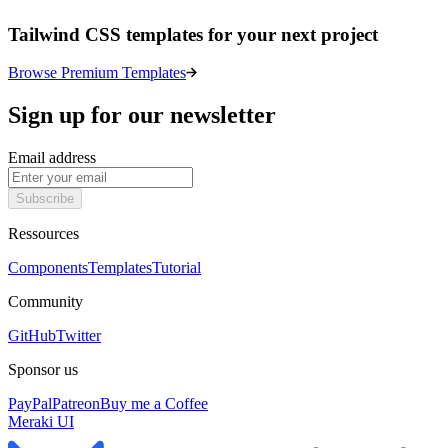
Tailwind CSS templates for your next project
Browse Premium Templates
Sign up for our newsletter
Email address
Subscribe
Ressources
Components
Templates
Tutorial
Community
GitHub
Twitter
Sponsor us
PayPal
Patreon
Buy me a Coffee
Meraki UI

▬▬▬

(Aim of the task) From the line containing "Browse Premium Templates" down to the final line of the records above, copy everything exactly and include nothing else.

(Task response)
Browse Premium Templates
Sign up for our newsletter
Email address
Subscribe
Ressources
Components
Templates
Tutorial
Community
GitHub
Twitter
Sponsor us
PayPal
Patreon
Buy me a Coffee
Meraki UI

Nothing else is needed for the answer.